(Items from a data source)

§

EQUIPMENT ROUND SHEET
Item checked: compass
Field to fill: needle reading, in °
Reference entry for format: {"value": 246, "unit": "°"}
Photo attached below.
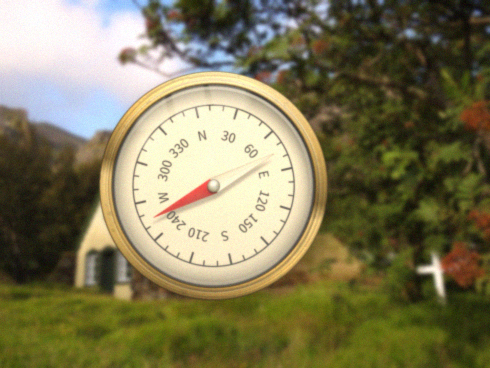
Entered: {"value": 255, "unit": "°"}
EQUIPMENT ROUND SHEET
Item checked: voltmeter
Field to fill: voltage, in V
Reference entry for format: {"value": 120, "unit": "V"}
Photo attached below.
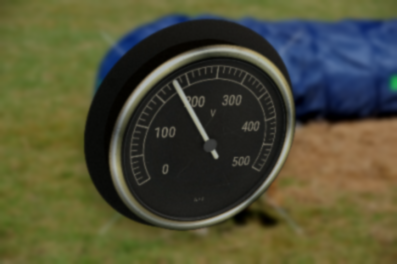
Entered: {"value": 180, "unit": "V"}
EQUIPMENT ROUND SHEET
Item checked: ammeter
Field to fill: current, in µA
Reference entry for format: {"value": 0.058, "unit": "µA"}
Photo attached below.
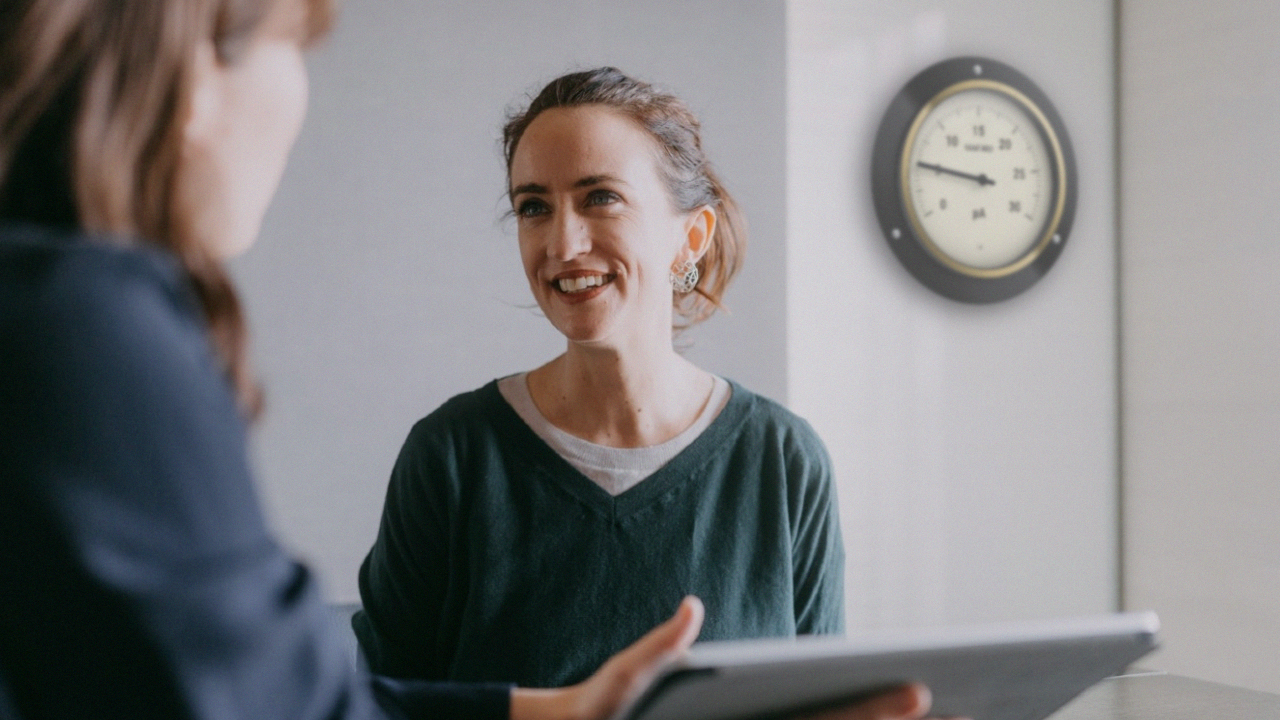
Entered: {"value": 5, "unit": "µA"}
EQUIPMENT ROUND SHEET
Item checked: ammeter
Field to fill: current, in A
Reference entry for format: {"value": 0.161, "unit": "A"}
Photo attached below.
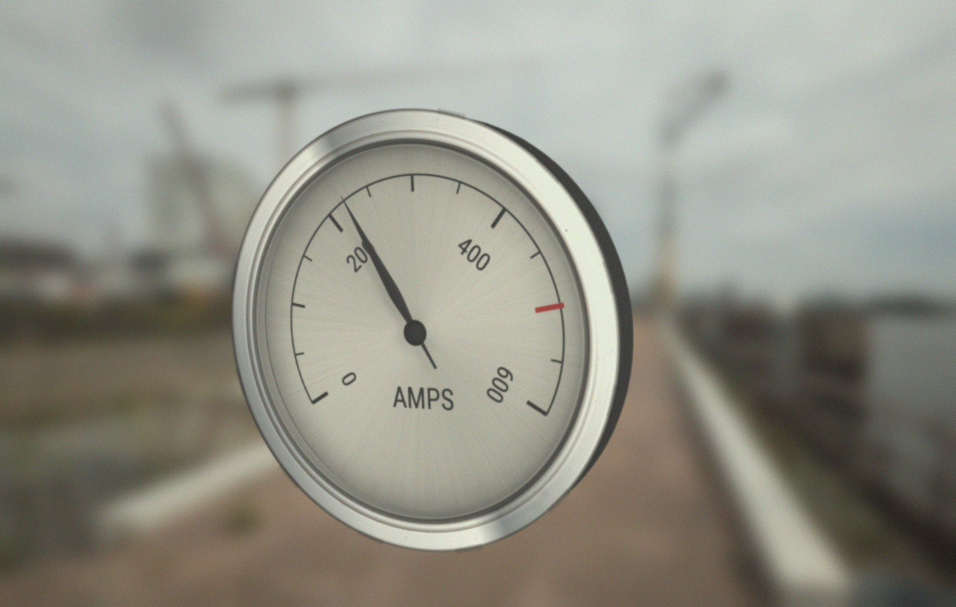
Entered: {"value": 225, "unit": "A"}
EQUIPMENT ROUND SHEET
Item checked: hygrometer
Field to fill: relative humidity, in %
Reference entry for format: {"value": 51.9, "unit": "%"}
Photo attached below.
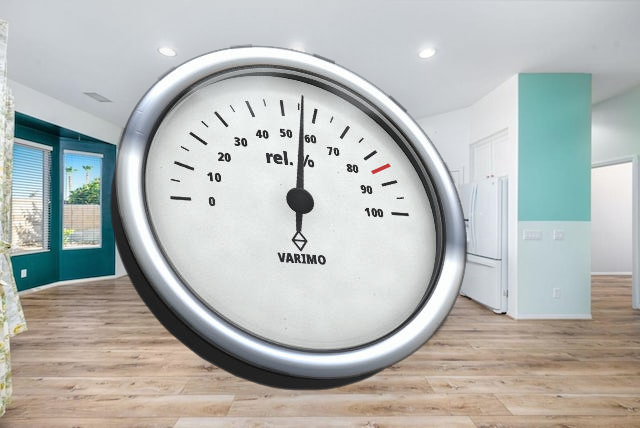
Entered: {"value": 55, "unit": "%"}
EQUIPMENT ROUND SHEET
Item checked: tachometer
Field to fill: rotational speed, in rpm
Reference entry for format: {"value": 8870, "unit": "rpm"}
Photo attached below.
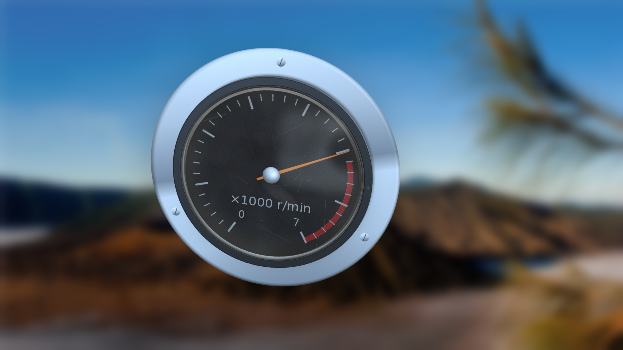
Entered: {"value": 5000, "unit": "rpm"}
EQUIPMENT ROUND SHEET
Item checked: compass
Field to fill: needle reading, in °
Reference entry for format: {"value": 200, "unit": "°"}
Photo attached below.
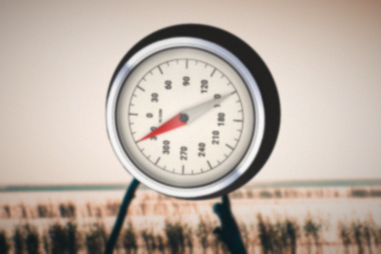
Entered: {"value": 330, "unit": "°"}
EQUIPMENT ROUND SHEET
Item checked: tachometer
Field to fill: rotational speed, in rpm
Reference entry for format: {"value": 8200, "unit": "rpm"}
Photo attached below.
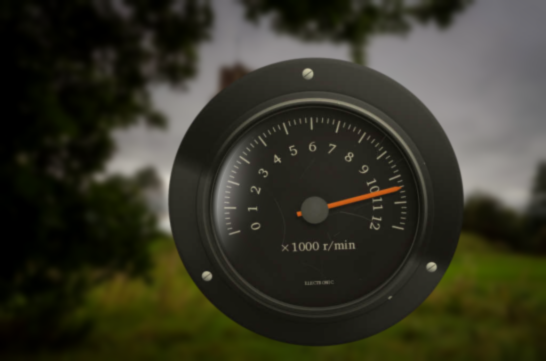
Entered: {"value": 10400, "unit": "rpm"}
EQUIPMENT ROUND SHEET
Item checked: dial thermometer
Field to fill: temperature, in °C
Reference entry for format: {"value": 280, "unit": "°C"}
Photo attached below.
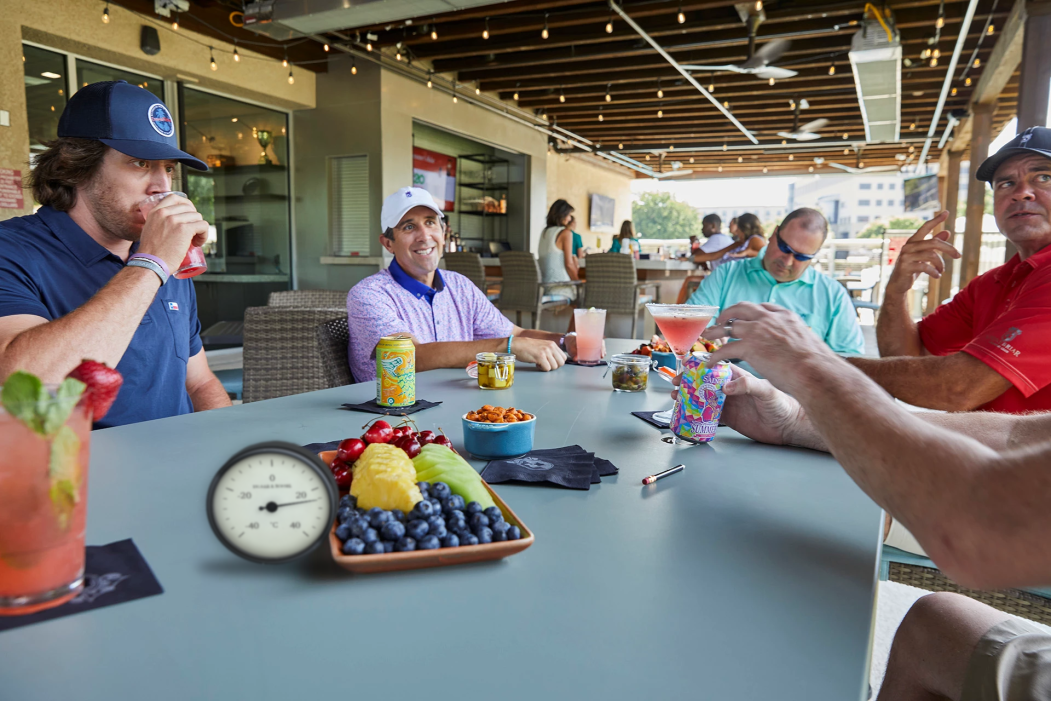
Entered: {"value": 24, "unit": "°C"}
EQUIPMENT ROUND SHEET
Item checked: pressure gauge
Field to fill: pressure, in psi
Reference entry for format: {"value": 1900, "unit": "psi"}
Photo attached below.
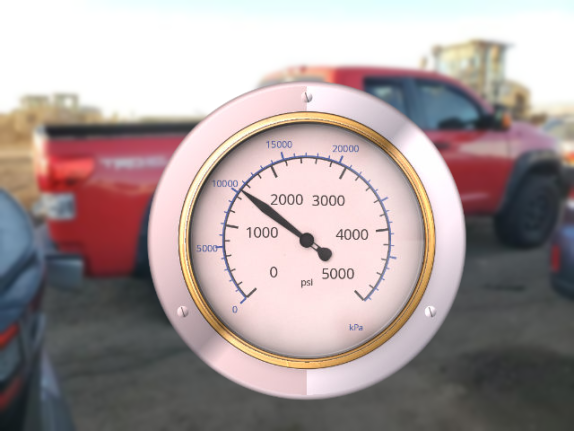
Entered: {"value": 1500, "unit": "psi"}
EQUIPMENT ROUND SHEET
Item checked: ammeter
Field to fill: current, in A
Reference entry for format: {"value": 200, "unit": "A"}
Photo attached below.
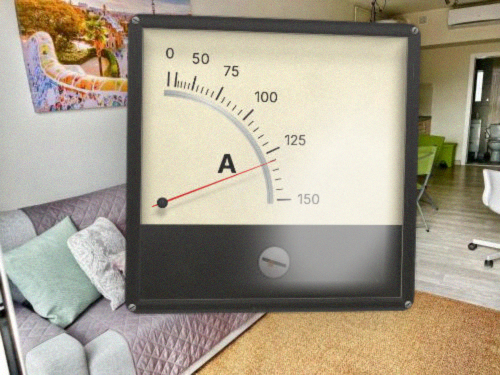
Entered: {"value": 130, "unit": "A"}
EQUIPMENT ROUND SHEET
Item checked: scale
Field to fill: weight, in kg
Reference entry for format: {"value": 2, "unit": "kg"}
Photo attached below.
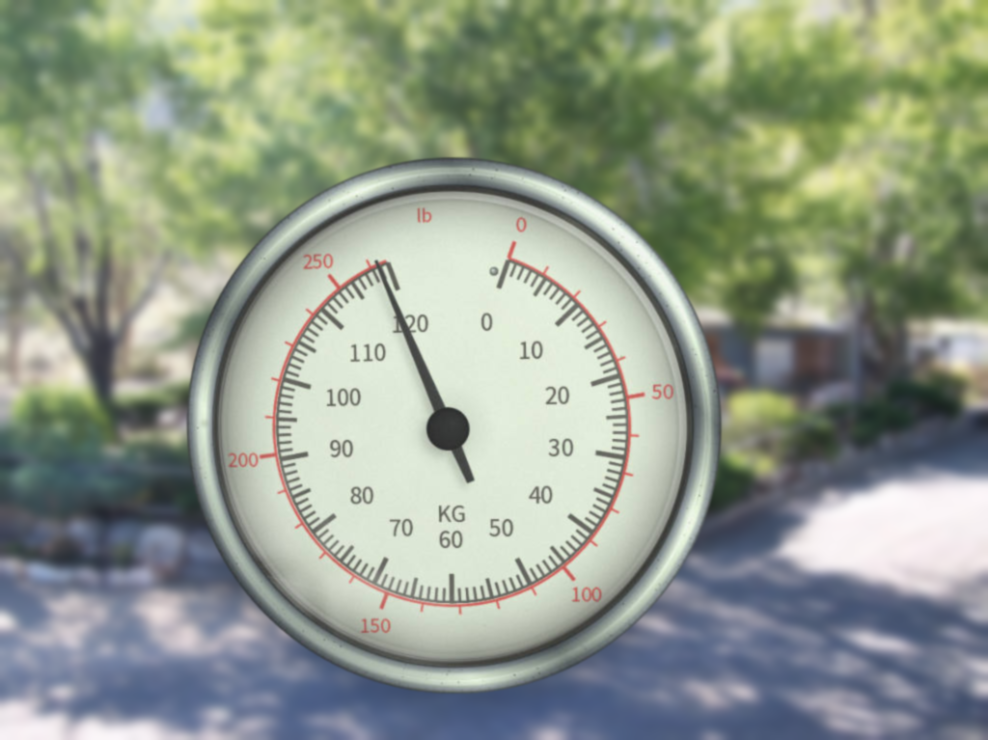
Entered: {"value": 119, "unit": "kg"}
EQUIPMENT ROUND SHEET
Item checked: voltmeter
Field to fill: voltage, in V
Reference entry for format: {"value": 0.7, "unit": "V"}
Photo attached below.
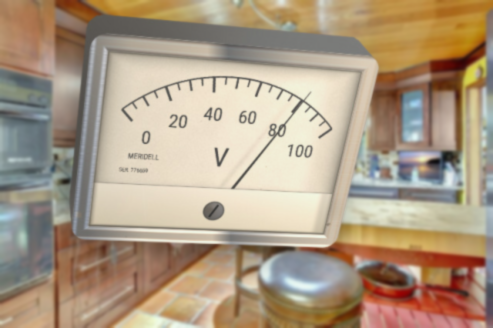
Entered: {"value": 80, "unit": "V"}
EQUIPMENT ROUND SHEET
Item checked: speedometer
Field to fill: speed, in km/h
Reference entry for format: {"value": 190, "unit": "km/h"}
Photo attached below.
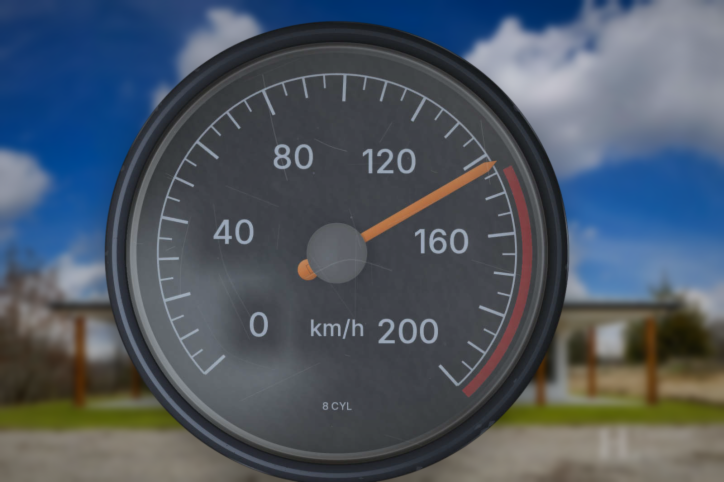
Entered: {"value": 142.5, "unit": "km/h"}
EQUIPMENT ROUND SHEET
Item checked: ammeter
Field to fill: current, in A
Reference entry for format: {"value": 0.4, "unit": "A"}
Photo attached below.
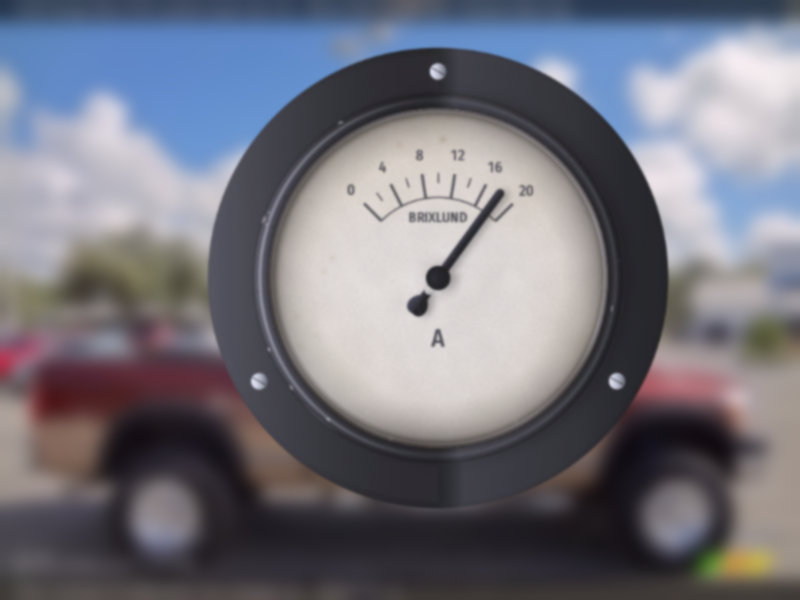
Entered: {"value": 18, "unit": "A"}
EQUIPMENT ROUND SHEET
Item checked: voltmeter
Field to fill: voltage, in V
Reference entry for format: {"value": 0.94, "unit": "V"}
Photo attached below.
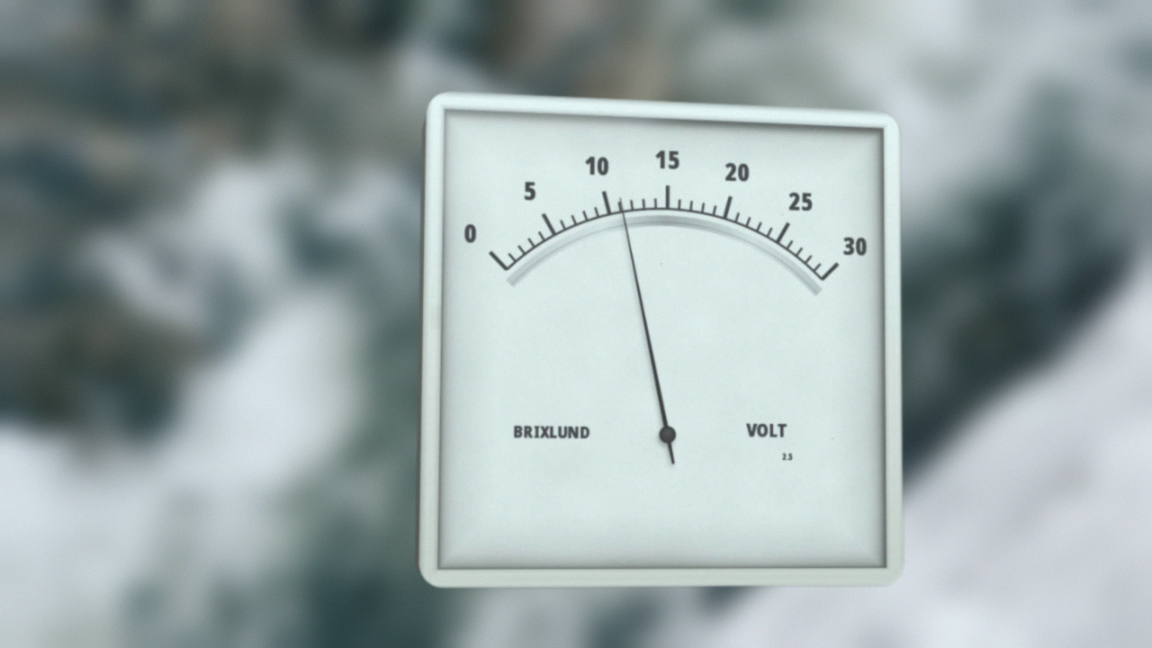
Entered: {"value": 11, "unit": "V"}
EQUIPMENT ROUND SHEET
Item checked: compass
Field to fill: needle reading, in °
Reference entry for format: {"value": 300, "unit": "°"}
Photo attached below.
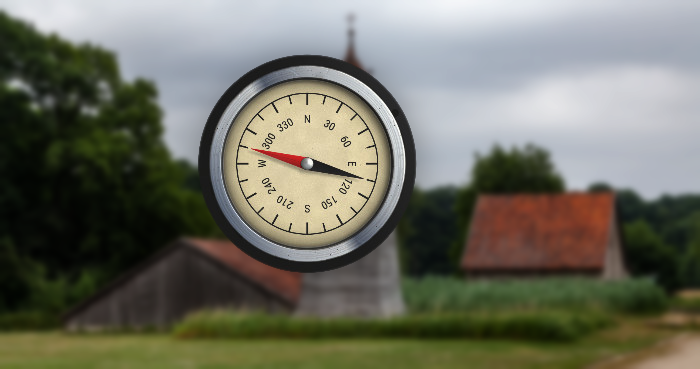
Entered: {"value": 285, "unit": "°"}
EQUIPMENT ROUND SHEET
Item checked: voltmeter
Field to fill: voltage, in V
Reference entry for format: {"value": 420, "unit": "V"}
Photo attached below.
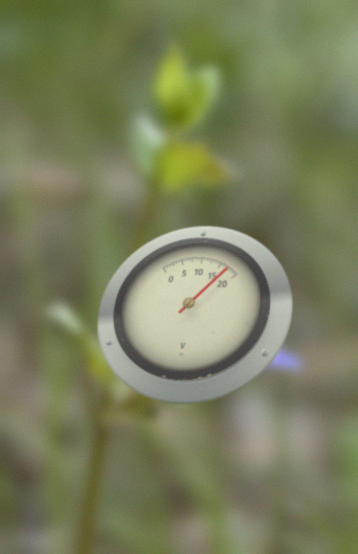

§

## [Assignment]
Pick out and copy each line in the entries above that contains the string "pressure". Matches are case-sensitive.

## [Problem solution]
Item checked: pressure gauge
Field to fill: pressure, in psi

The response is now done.